[Stored data entries]
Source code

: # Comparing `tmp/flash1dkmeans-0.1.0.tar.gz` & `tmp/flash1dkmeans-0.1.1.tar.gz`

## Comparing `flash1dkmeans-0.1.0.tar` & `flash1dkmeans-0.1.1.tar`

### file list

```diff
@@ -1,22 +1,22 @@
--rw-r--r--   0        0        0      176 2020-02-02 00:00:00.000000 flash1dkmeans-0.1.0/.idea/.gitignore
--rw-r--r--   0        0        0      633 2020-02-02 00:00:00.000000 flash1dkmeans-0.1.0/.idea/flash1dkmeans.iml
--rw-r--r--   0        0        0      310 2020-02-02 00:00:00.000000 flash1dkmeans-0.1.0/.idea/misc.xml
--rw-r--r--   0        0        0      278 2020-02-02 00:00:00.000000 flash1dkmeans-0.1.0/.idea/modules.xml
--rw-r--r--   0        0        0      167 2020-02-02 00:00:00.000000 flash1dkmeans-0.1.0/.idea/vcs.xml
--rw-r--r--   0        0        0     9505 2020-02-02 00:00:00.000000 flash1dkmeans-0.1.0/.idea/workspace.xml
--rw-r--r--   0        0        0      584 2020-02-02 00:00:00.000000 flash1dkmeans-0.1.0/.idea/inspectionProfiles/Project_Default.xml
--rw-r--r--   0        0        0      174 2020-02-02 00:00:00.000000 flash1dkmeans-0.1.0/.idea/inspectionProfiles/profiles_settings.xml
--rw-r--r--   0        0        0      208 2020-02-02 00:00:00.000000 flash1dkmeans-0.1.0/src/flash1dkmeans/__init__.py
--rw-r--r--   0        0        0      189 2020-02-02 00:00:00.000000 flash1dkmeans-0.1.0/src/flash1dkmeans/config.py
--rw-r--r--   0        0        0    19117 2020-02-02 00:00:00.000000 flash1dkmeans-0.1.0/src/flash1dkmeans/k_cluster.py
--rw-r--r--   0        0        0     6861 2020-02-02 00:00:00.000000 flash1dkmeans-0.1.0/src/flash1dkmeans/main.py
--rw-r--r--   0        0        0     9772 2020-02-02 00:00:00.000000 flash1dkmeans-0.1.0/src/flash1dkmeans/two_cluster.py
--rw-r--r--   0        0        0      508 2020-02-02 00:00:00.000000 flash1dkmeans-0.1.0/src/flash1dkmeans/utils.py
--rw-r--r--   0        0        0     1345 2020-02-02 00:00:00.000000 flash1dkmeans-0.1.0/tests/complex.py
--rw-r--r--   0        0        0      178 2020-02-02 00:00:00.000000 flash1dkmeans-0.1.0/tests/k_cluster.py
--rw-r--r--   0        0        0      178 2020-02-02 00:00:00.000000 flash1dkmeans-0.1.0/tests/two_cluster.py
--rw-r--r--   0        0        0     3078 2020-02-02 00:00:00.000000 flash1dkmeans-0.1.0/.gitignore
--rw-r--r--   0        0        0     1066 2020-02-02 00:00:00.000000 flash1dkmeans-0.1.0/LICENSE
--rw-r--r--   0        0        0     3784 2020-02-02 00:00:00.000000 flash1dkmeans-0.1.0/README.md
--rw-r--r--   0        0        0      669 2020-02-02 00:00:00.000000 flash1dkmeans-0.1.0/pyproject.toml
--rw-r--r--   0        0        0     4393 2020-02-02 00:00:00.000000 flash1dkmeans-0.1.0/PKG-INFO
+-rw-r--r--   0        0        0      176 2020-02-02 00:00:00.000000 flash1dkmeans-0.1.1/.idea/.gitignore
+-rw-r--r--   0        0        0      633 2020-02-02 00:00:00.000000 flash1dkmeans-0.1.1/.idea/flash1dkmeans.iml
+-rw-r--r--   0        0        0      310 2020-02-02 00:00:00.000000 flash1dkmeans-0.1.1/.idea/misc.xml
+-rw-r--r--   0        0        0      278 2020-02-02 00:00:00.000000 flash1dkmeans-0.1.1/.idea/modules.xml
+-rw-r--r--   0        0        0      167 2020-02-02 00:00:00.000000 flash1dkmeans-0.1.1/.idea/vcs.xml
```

---

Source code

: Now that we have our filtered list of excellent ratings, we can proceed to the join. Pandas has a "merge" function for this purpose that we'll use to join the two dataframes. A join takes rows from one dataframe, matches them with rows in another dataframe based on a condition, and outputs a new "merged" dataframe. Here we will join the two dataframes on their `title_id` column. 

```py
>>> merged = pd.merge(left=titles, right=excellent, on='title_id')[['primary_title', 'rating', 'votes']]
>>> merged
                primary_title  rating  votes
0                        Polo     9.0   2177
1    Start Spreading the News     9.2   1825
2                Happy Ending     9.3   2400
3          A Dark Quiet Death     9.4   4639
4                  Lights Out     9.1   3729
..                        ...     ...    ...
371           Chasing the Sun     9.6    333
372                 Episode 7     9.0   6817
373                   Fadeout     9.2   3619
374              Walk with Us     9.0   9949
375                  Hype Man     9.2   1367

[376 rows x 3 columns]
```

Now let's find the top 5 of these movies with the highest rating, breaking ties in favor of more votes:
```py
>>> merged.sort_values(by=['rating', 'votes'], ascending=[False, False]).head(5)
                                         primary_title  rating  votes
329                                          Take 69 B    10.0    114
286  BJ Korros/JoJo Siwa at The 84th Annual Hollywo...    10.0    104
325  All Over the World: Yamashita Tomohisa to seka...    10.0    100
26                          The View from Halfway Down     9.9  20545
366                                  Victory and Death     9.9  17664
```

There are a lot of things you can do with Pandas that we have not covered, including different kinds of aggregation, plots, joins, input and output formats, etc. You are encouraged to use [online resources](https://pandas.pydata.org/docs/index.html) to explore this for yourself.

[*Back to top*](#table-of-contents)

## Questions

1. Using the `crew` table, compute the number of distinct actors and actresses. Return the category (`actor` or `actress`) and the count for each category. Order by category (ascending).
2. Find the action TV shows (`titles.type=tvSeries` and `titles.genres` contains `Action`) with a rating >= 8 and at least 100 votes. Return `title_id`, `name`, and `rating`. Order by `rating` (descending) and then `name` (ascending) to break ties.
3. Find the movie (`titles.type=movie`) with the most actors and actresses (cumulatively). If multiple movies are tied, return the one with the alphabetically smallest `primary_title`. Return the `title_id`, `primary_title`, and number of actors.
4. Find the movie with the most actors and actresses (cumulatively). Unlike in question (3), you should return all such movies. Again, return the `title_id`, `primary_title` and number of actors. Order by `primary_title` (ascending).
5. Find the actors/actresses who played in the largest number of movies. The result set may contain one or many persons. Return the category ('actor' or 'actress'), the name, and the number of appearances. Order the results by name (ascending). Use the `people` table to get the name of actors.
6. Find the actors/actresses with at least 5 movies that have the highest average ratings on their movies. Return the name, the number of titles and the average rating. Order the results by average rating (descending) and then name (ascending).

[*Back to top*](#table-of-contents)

WORK REQUIRED.
Return, from the data, each line that has the word "their" in it.

OUTPUT FOR THIS EXERCISE.
: Now that we have our filtered list of excellent ratings, we can proceed to the join. Pandas has a "merge" function for this purpose that we'll use to join the two dataframes. A join takes rows from one dataframe, matches them with rows in another dataframe based on a condition, and outputs a new "merged" dataframe. Here we will join the two dataframes on their `title_id` column. 
6. Find the actors/actresses with at least 5 movies that have the highest average ratings on their movies. Return the name, the number of titles and the average rating. Order the results by average rating (descending) and then name (ascending).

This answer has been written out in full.